İlham verici bir mücadelede Berlin’de sürüyor. Berlin’deki konut aktivistleri uzun bir süredir kira üst sınırı belirlenmesi yönünde bir mücadele veriyordu. Expropriate Deutsche Wohnen & Co'nun sözcüsü Thomas McGath ile yapılan “‘Expropriate mega landlords’: A radical solution to Berlin’s housing crisis” başlıklı söyleşiye göre aktivistler artık üst sınır belirlenmesi talebiyle de yetinmiyor. Kiralardan müthiş kar elde eden emlak şirketlerinin kamulaştırılması (bazı çevirilerde mülksüzleştirme olarak da ifade ediliyor) çağrısını örgütlüyorlar. Bununla birlikte, konut stokunda piyasa kontrolünün ve spekülasyonun ortadan kaldırılması ve kiraların düşmesi için şirketlerin elindeki konutların demokratik yönetimine yönelik bir tür “binadan kente konseyler” oluşturmanın yollarını arıyorlar.

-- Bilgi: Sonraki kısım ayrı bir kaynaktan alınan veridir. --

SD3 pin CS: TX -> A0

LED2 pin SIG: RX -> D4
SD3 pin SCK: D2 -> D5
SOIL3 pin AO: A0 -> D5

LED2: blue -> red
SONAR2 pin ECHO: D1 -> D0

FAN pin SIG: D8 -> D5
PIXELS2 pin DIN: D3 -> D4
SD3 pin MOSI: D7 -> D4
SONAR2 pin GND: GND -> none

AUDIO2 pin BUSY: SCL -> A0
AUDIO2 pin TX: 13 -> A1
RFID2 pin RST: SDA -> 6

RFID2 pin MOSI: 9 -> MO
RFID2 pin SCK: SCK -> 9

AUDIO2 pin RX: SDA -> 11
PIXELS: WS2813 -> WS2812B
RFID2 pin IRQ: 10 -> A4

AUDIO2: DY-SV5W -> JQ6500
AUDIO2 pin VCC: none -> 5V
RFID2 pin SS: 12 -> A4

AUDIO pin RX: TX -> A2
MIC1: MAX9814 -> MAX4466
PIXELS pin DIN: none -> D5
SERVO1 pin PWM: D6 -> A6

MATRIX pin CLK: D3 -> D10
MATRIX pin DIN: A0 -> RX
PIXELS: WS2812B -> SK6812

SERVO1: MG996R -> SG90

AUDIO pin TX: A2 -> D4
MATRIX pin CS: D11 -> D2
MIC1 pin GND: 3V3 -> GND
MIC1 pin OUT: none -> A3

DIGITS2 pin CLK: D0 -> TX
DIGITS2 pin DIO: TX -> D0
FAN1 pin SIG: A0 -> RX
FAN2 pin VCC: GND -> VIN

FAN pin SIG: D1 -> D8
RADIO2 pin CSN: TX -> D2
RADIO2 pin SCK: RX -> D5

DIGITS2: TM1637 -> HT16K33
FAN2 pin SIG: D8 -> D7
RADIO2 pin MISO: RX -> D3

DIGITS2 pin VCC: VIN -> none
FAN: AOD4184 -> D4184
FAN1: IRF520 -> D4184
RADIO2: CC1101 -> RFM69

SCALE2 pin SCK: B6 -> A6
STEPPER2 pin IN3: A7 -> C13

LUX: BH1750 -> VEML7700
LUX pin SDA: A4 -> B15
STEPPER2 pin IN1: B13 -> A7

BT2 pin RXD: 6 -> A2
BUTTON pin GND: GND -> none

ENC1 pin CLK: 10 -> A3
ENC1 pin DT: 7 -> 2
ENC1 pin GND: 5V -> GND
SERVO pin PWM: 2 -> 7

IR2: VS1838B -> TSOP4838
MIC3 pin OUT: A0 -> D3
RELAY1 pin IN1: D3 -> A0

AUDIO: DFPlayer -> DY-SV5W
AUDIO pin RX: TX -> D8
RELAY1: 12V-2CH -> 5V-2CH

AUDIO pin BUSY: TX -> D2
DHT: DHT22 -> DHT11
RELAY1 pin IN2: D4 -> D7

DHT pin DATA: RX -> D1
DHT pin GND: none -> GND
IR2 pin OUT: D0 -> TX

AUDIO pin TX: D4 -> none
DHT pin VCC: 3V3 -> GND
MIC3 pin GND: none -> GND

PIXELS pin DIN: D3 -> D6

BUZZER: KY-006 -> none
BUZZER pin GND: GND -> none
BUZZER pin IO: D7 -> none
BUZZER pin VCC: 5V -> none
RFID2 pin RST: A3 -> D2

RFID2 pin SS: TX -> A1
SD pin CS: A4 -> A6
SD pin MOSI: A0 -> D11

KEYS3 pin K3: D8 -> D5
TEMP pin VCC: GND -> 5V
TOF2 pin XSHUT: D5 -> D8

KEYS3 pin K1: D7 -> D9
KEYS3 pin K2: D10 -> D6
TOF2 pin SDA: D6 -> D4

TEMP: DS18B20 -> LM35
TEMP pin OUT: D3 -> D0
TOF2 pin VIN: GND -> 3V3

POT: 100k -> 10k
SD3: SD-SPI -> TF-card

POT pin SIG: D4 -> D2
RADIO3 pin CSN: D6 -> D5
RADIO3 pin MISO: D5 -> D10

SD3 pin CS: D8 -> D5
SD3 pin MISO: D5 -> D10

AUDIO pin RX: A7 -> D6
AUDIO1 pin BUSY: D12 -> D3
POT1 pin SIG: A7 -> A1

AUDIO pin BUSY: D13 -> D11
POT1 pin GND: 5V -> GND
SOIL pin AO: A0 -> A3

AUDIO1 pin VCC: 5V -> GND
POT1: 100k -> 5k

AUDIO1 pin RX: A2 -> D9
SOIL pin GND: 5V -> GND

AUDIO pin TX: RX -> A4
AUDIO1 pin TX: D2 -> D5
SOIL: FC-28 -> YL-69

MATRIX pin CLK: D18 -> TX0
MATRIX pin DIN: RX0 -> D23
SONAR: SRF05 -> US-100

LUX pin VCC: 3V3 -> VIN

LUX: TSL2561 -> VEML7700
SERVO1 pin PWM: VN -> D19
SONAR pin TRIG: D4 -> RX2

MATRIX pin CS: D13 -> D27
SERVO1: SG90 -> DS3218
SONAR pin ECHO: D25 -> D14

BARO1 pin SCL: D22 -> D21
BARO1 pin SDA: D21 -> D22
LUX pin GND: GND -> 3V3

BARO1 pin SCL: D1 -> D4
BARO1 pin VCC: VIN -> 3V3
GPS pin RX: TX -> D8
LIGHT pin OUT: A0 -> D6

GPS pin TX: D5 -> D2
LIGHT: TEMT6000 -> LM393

Ülkemize gelecek olursak, elbette İstanbul başta olmak üzere büyük şehirlerdeki kira artışı sorunu yeni bir durum değil. Özellikle kentsel dönüşümün rant aracı haline dönüşmesiyle çoktandır deneyimlediğimiz bir sorundu. Nitekim bu kırılganlığa karşı Kadıköy gibi semtlerde, özellikle de çevrimiçi ağlar biçiminde şekillenen taban hareketleri oluşmaya başlamıştı. Emlakçılar sorunu “konut açığı”, “yüksek katlı imarların verilmemesi” gibi sektörel ihtiyaçlarına yormaya çalışadursun yıllar içinde derinleşen bu sorun bugün artık kiracıları, kentteki en kırılgan gruplardan biri haline getirmiş görünüyor. O nedenle de, kıpırdanmaların da işaret ettiği üzere kiracılık ve buna bağlı sorunlar daha çok sorgulanıyor ve toplumsal muhalefet için bir hareket alanına dönüşüyor.